Published on Monday, October 29, 2012

Today I have faced with an interesting issue. Although I failed to reproduce it on a fresh new project, I think this info might be useful for others.

I have a solution which was upgraded from targeting .NET Framework 2.0 to .NET Framework 3.5. I've got a patch from a fellow developer to apply to one of the projects of that solution. The patch adds new files as well as modifies existing ones. After the patch application, the solution is successfully built from inside the Visual Studio, but fails to build from the command line with msbuild.exe. The error thrown states that

"The type or namespace name 'Linq' does not exist in the namespace 'System' ".

The msbuild version is 3.5:

[exec] Microsoft (R) Build Engine Version 3.5.30729.5420
[exec] [Microsoft .NET Framework, Version 2.0.50727.5456]
[exec] Copyright (C) Microsoft Corporation 2007. All rights reserved.

It turns out this issue has been met by other people, and even reported to Microsoft. Microsoft suggested to use MSBuild.exe 4.0 to build VS 2010 projects. However, they confirmed it is possible to use MSBuild.exe 3.5 - in this case a reference to System.Core (3.5.0.0) must be explicitly added to the csproj file. If you try to add a reference to System.Core from inside the Visual Studio, you'll get the error saying:

"A reference to 'System.Core' could not be added. This component is already automatically referenced by the build system"

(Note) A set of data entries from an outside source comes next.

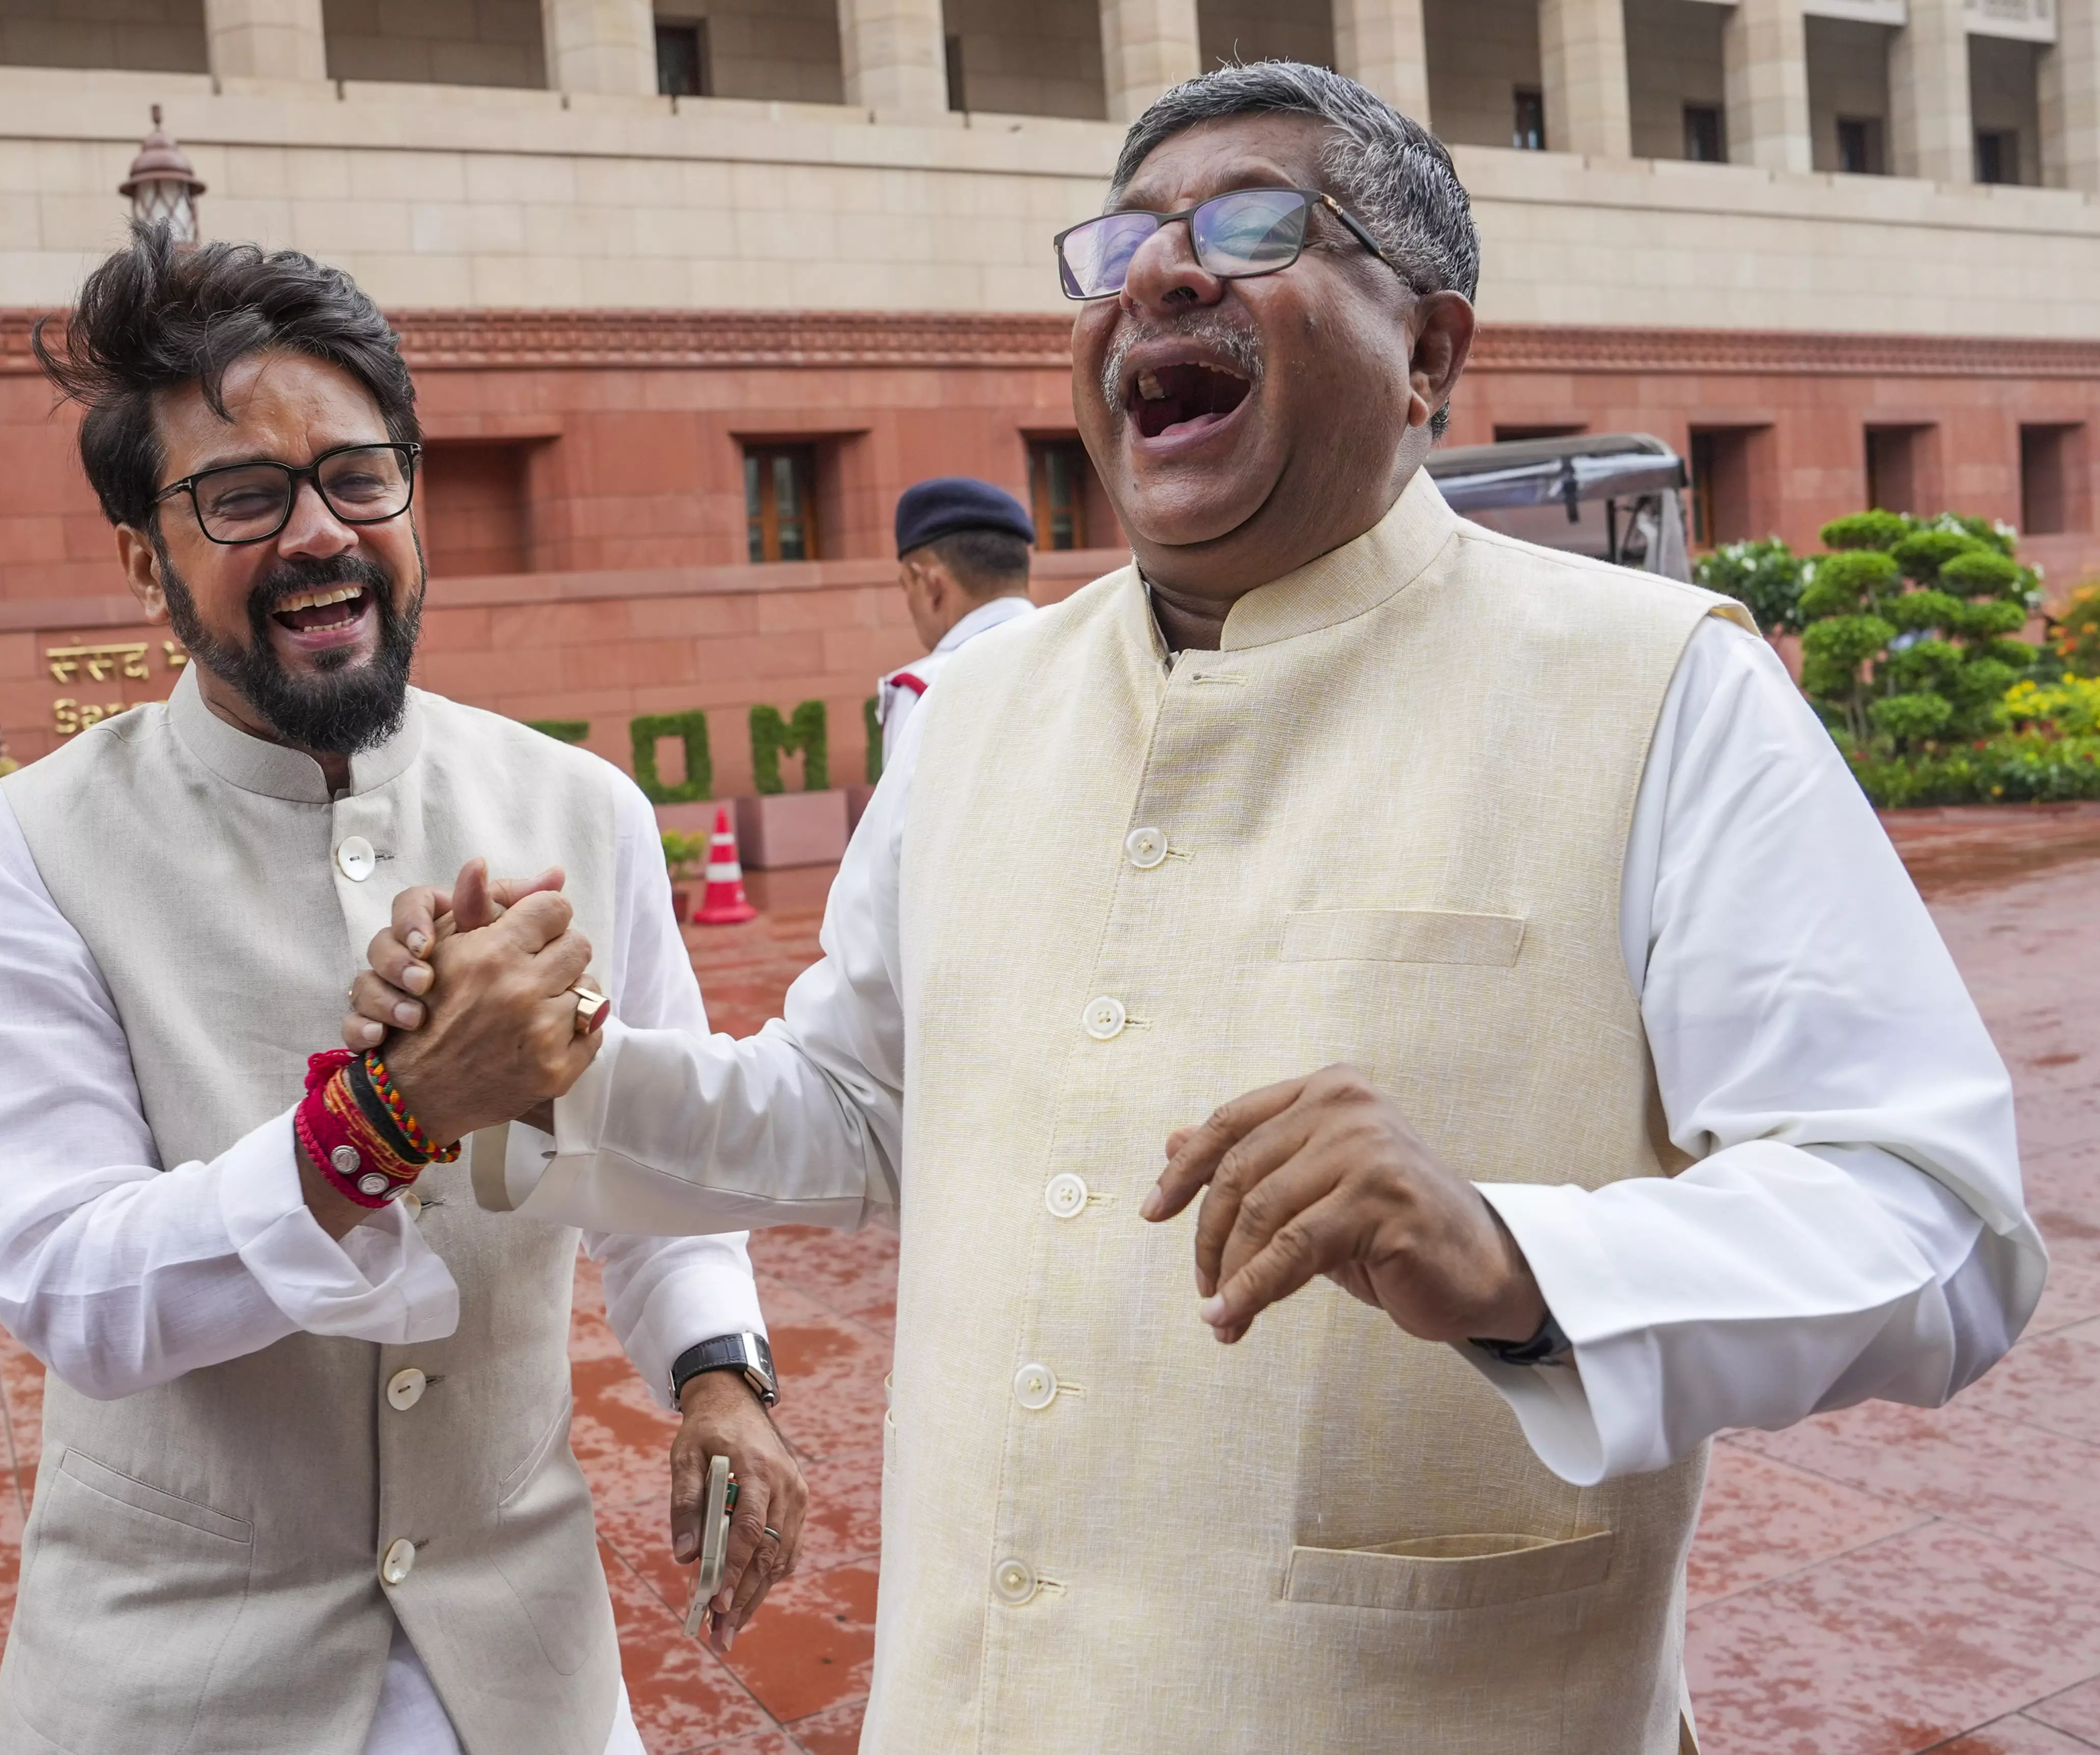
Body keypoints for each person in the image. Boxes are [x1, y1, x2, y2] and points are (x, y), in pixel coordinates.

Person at [345, 62, 2045, 1755]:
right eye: (1124, 242)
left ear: (1431, 356)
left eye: (1249, 227)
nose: (1162, 272)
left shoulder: (1653, 694)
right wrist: (545, 1069)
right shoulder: (977, 714)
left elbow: (1932, 1225)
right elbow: (860, 1115)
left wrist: (1517, 1259)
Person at [0, 226, 805, 1755]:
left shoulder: (577, 808)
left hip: (527, 1670)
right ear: (145, 556)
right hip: (178, 1688)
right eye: (242, 498)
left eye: (358, 476)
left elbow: (660, 1176)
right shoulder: (20, 855)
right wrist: (382, 1123)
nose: (319, 532)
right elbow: (73, 1289)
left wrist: (721, 1375)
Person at [873, 477, 1037, 767]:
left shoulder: (925, 690)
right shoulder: (1094, 658)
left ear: (931, 584)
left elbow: (906, 813)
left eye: (905, 585)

So, it seems that when you build a solution from inside the Visual Studio, it is capable to automatically load implicitly referenced assemblies. I suppose, MSBuild.exe 4.0 (and even SP1-patched MSBuild.exe 3.5?) can do this as well. Apparently, this has also turned out to be a known problem – you can't add that reference from the IDE. Open csproj file in your favorite editor and add this:

<Reference Include="System.Core" />

After this, the project builds fine in both VS and MSBuild.